KABUL, Afghanistan – Marine Gen. Joseph Dunford took charge of U.S. and NATO forces in Afghanistan on Sunday as the coalition enters its final stretch of the more than 11-year-old war.
The new commander faces daunting challenges, including making sure Afghan government forces are ready to take control and orchestrating the withdrawal of foreign forces during the next 23 months.
Dunford, who will likely be the last commander of the U.S.-led international military coalition, succeeded Marine Gen. John Allen, who oversaw the buildup of governmental security forces and dealt with a series of setbacks – from Qurans burned at a U.S. base to a spike in deadly insider attacks that killed international troops.

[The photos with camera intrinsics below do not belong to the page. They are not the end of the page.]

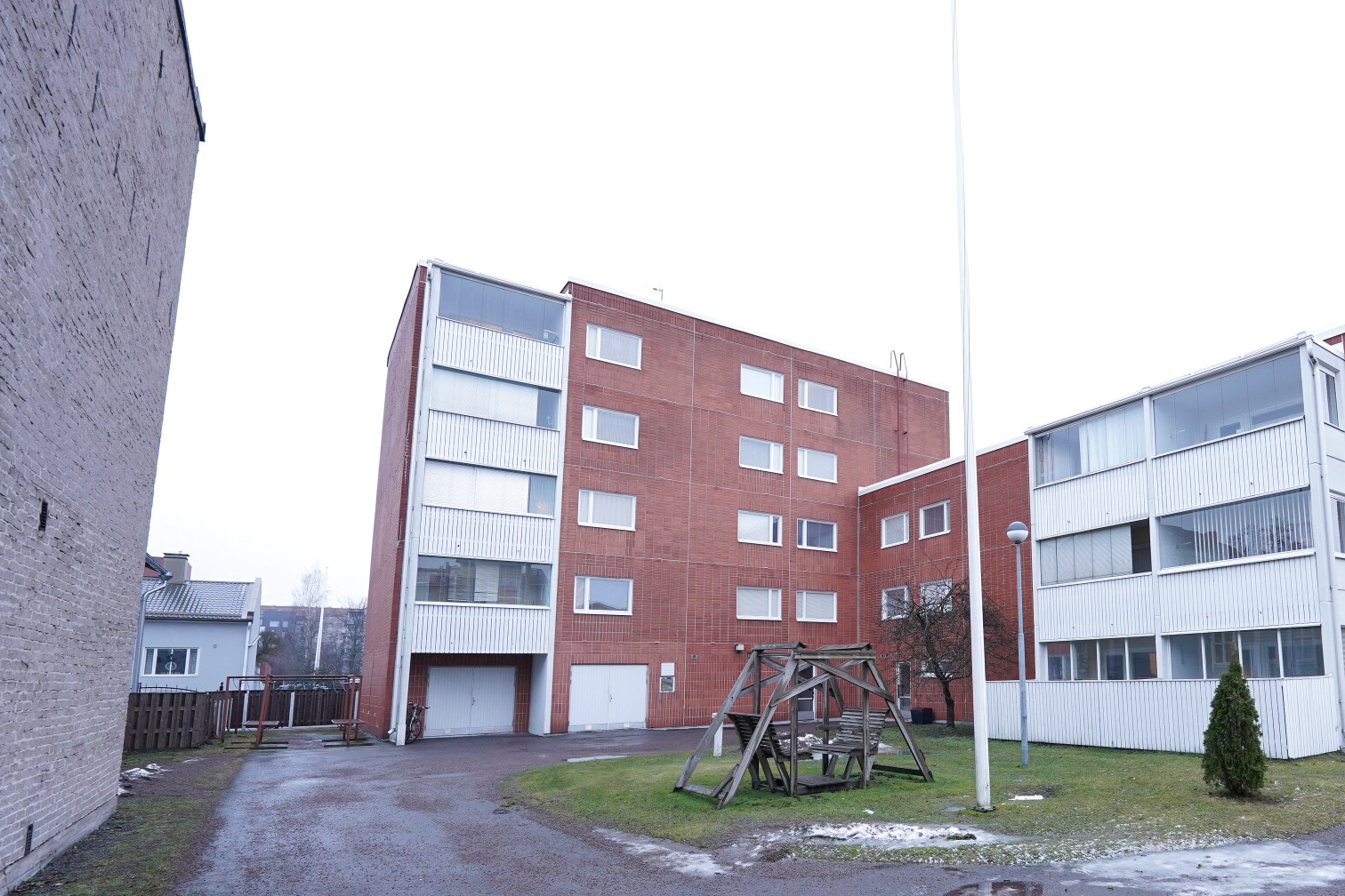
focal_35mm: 20
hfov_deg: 79.5
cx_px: 957
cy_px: 579
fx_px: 747
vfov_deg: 60.8
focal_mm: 14
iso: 1000
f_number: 6.3
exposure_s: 1/30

Today is not about change, it’s about continuity, Dunford said during the handover ceremony at the coalition’s headquarters in Kabul. What’s not changed is the growing capability of our Afghan partners, the Afghan national security forces. What’s not changed is our commitment. More importantly, what’s not changed is the inevitability of our success.
The change in command comes at a critical time for President Obama, who might use Tuesday’s State of the Union address to announce a timetable for pulling out the remaining American combat forces by the end of 2014 and plans for a residual U.S. force post-2014.
Dunford faces the challenge of overseeing the drawdown of about 100,000 foreign troops, including 66,000 from the United States, and helping the Afghans counter insurgent groups, including the Haqqani network, that show no sign of compromise.
Dunford also must help Afghanistan secure its next presidential election in 2014 – the first ballot since the U.S. invasion that will not include President Hamid Karzai as a candidate.
Much work lies ahead, Gen. Martin Dempsey, chairman of the U.S. Joint Chiefs of Staff, said at the ceremony, which was attended by senior Afghan and U.S. military officials. Karzai did not attend.